* **GOAL OF THE EXERCISE**:
As the answer, give every line of the records that includes the word "each".
Segment Start: SOURCE DATA
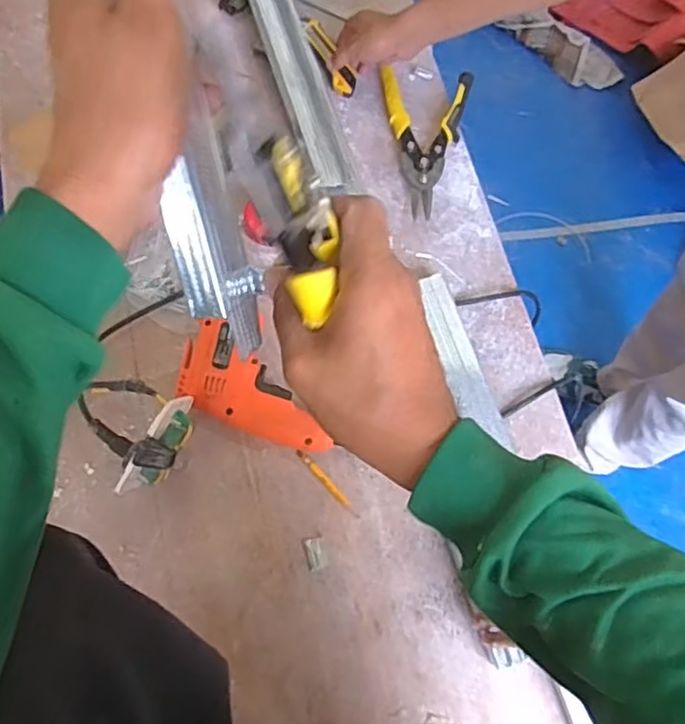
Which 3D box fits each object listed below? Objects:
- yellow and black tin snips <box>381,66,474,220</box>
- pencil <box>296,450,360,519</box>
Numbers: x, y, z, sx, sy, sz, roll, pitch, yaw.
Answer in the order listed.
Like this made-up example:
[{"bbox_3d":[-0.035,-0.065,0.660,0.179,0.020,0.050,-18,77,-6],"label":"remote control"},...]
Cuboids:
[{"bbox_3d":[0.117,-0.293,0.856,0.115,0.026,0.223,0,69,-2],"label":"yellow and black tin snips"},{"bbox_3d":[-0.016,0.136,0.718,0.010,0.007,0.098,-41,75,-15],"label":"pencil"}]

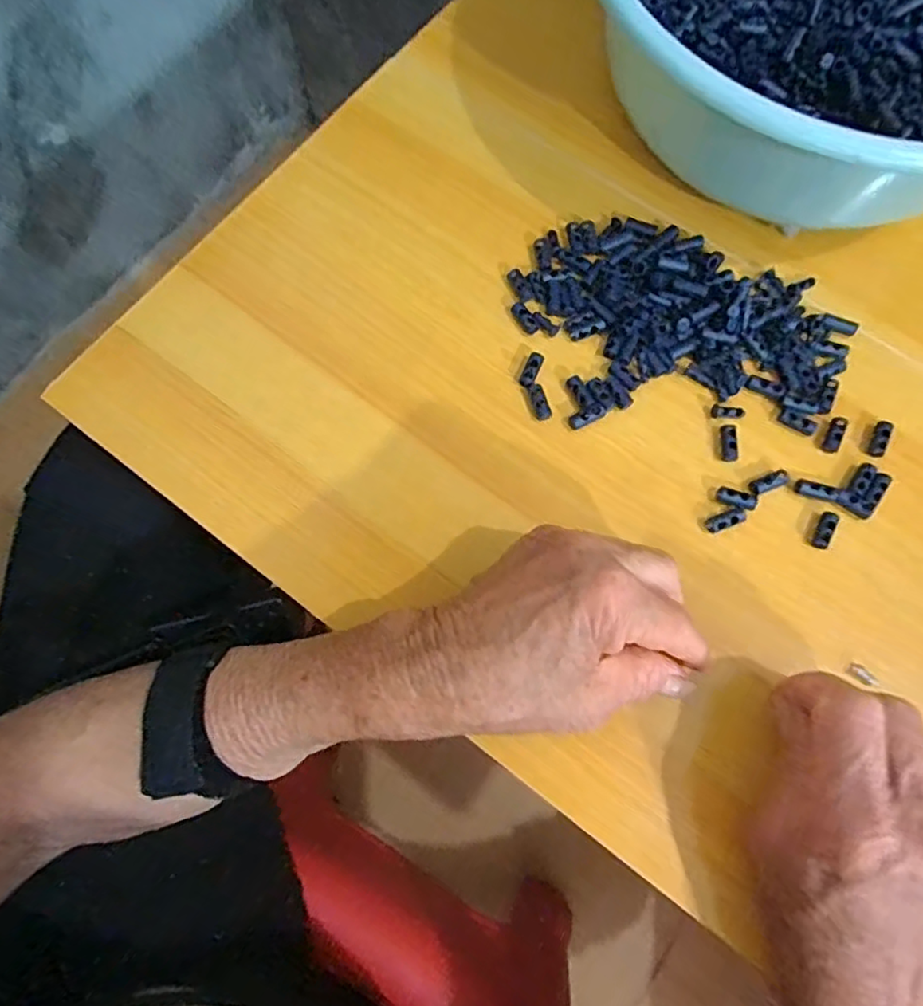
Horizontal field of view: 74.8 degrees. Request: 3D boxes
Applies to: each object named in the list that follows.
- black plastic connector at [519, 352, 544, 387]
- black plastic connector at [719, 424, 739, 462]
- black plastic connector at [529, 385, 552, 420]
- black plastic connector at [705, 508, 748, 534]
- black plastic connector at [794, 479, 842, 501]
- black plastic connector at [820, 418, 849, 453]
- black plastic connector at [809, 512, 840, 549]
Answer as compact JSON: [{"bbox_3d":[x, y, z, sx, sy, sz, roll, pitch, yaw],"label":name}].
Segment End: SOURCE DATA
* **TASK RESULT**:
Which 3D box fits each object listed below? Objects:
Applies to: each object named in the list that follows.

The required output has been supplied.